While Giorgio Beverly Hills is a blast of tuberose that can almost be offensive (or just is offensive depending on who you ask and their experience with the scent) Giorgio Beverly Hills For Men (Giorgio Beverly Hills 1984) is a bit more regal and refined. Marbled orange and aldehydes start and then are flanked by smoky, sandalwood emboldened honey mixed with carnation. Orris and patchouli are nearly sublime as they meet with musk, sweet benzoin and just a perfect dash of oakmoss. I expected to be moderately pleased with this vintage sample but instead I’m a little taken. 

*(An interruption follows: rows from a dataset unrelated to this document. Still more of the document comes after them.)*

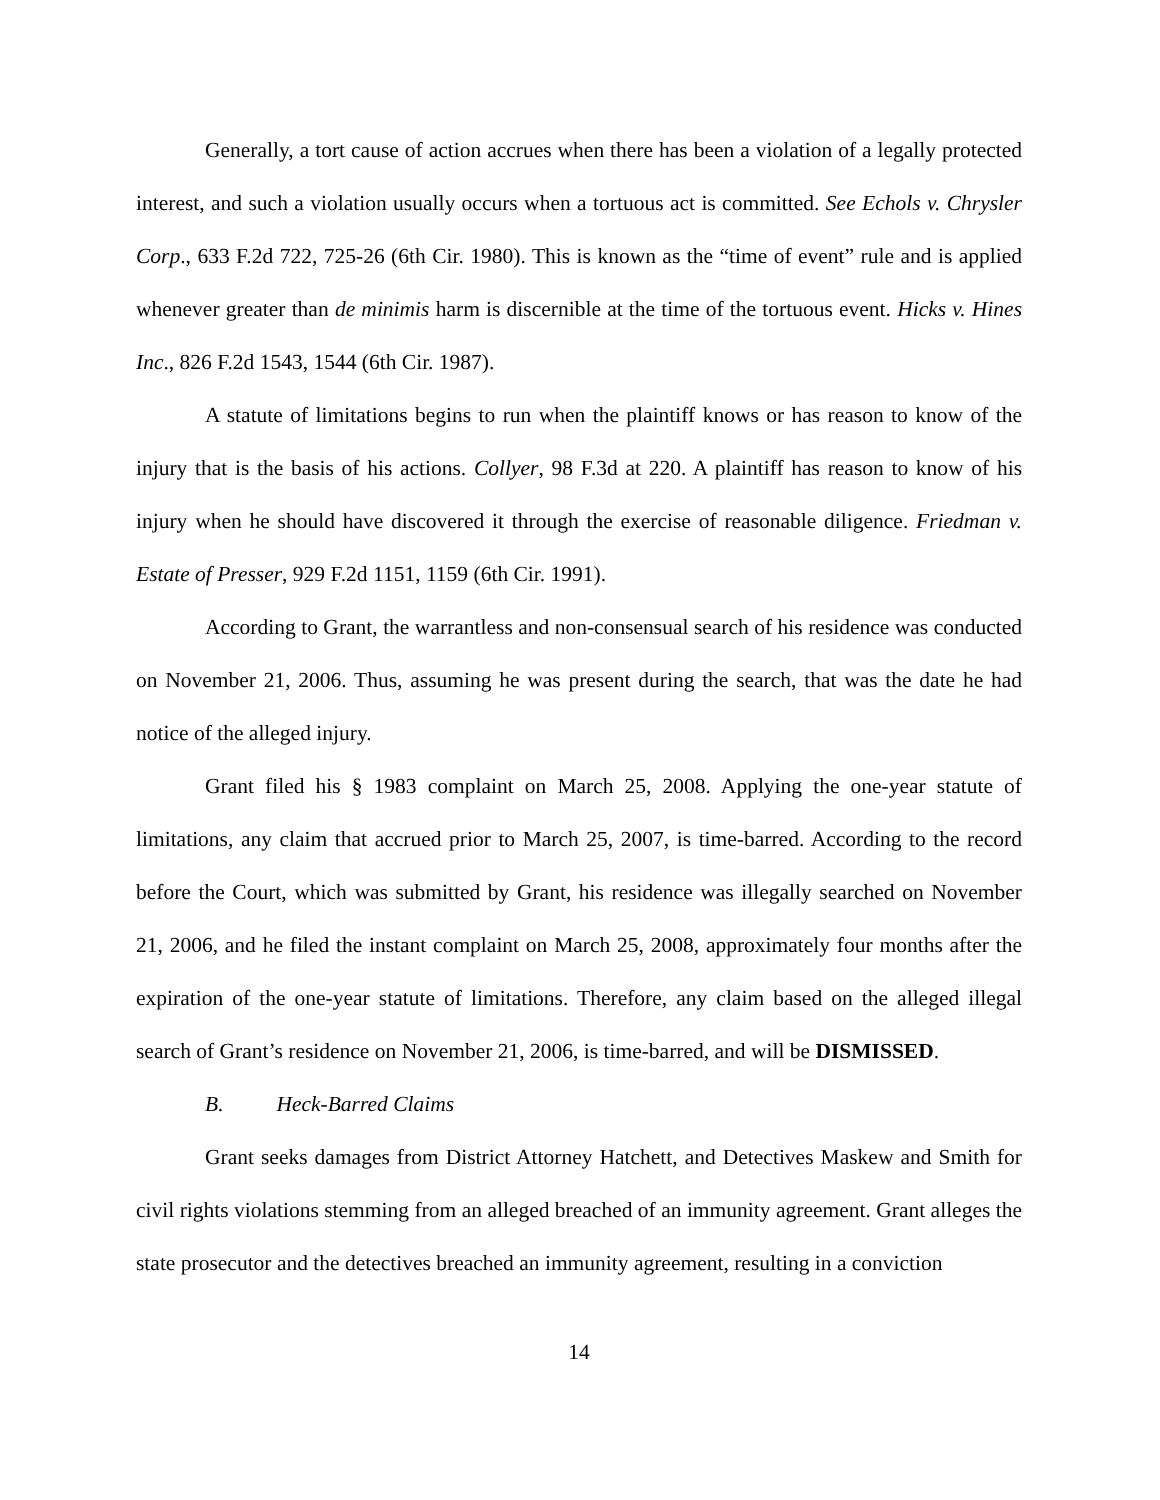Generally, a tort cause of action accrues when there has been a violation of a legally protected interest, and such a violation usually occurs when a tortuous act is committed. See Echols v. Chrysler Corp., 633 F.2d 722, 725-26 (6th Cir. 1980). This is known as the “time of event” rule and is applied whenever greater than de minimis harm is discernible at the time of the tortuous event. Hicks v. Hines Inc., 826 F.2d 1543, 1544 (6th Cir. 1987).
A statute of limitations begins to run when the plaintiff knows or has reason to know of the injury that is the basis of his actions. Collyer, 98 F.3d at 220. A plaintiff has reason to know of his injury when he should have discovered it through the exercise of reasonable diligence. Friedman v. Estate of Presser, 929 F.2d 1151, 1159 (6th Cir. 1991).
According to Grant, the warrantless and non-consensual search of his residence was conducted on November 21, 2006. Thus, assuming he was present during the search, that was the date he had notice of the alleged injury.
Grant filed his § 1983 complaint on March 25, 2008. Applying the one-year statute of limitations, any claim that accrued prior to March 25, 2007, is time-barred. According to the record before the Court, which was submitted by Grant, his residence was illegally searched on November 21, 2006, and he filed the instant complaint on March 25, 2008, approximately four months after the expiration of the one-year statute of limitations. Therefore, any claim based on the alleged illegal search of Grant’s residence on November 21, 2006, is time-barred, and will be DISMISSED.
B. Heck-Barred Claims
Grant seeks damages from District Attorney Hatchett, and Detectives Maskew and Smith for civil rights violations stemming from an alleged breached of an immunity agreement. Grant alleges the state prosecutor and the detectives breached an immunity agreement, resulting in a conviction
14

Top notes: aldehydes, orange, fruity notes and bergamot.  Middle notes: carnation, sandalwood, patchouli, cinnamon, orris root, cedar and rose.  Base notes: honey, tonka bean, amber, musk, benzoin, oakmoss and vanilla.

Que Sera

This vintage chypre is very earthy, green and musky (Studio Girl Hollywood 50’s or 60’s?). To be honest, it’s one of those sort of vintage fragrances you don’t necessarily wear but it’s fun to have. There’s something a little funky about it and while I think it could be layered it’d be hard for even me (who loves vintage fragrance) to truly use it. Or maybe if just the right person found it they’d enjoy it? At any rate it’s still novel.